• _Task brief_
Count the lines in the items below that contain the word "series", and give only that number.

• _Input for this task_

+++++

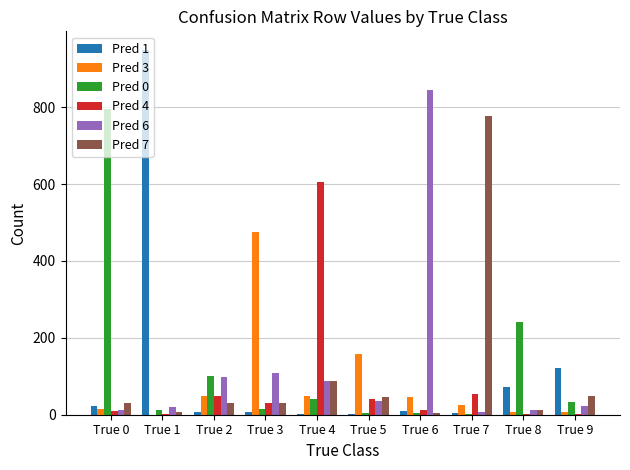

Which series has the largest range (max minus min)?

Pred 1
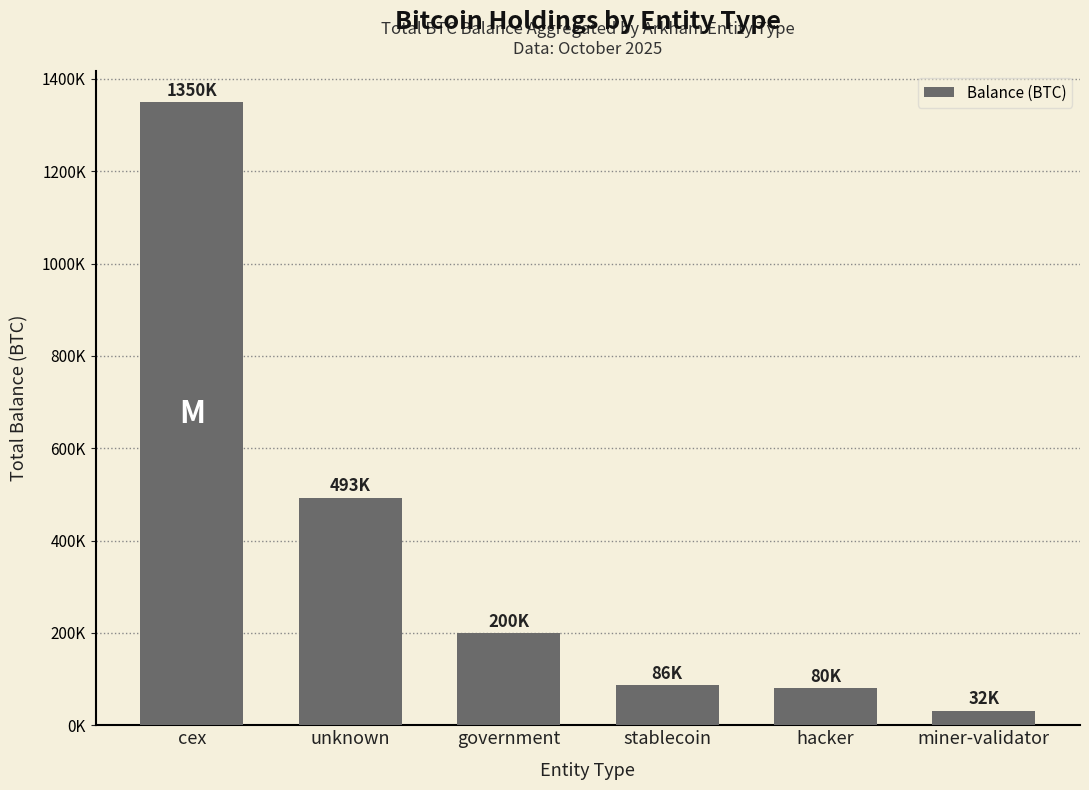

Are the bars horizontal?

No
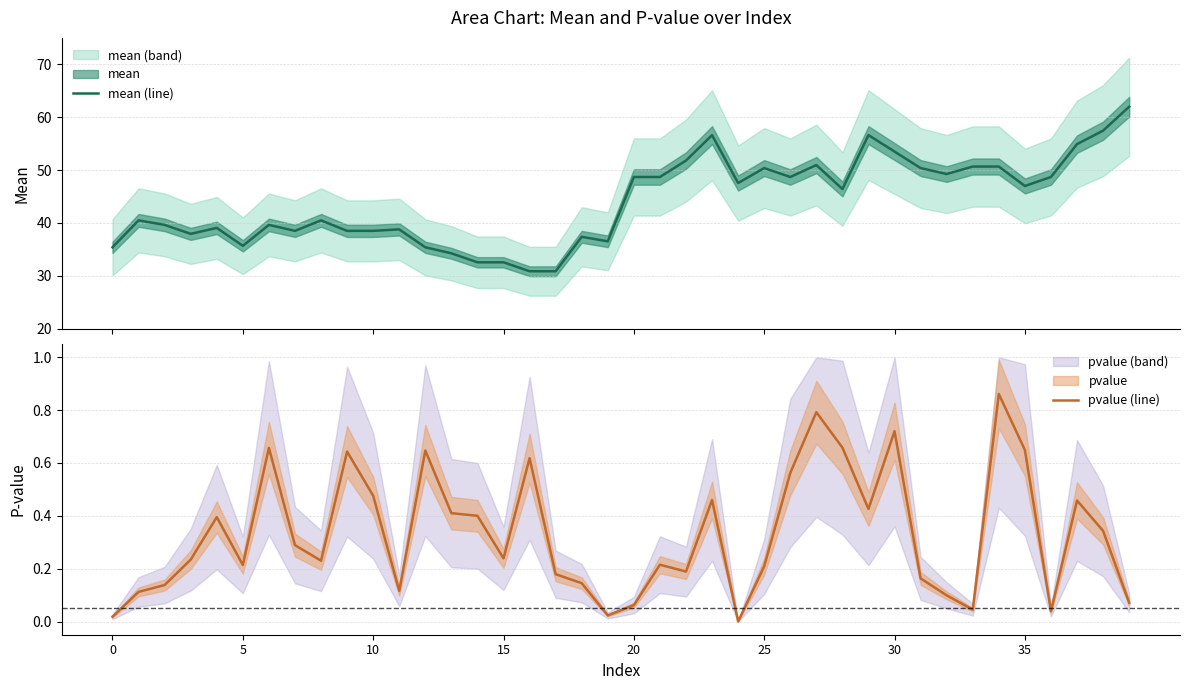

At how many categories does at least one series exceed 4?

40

+++++

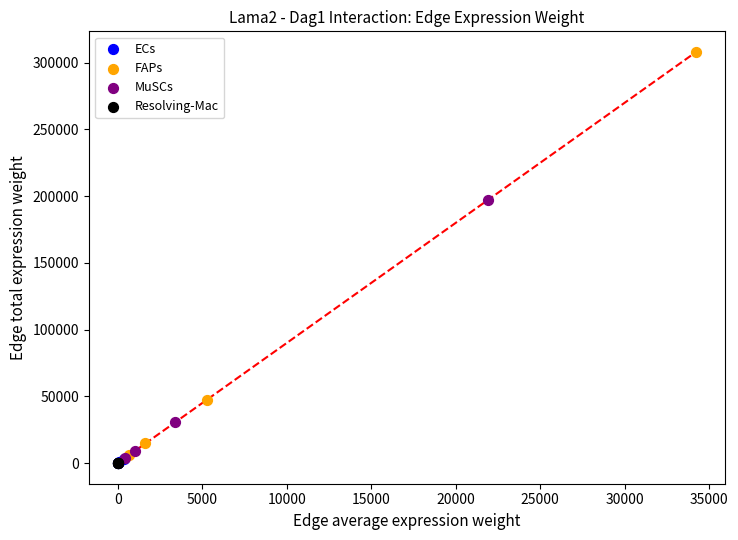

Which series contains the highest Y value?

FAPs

+++++

• _Your solution_
3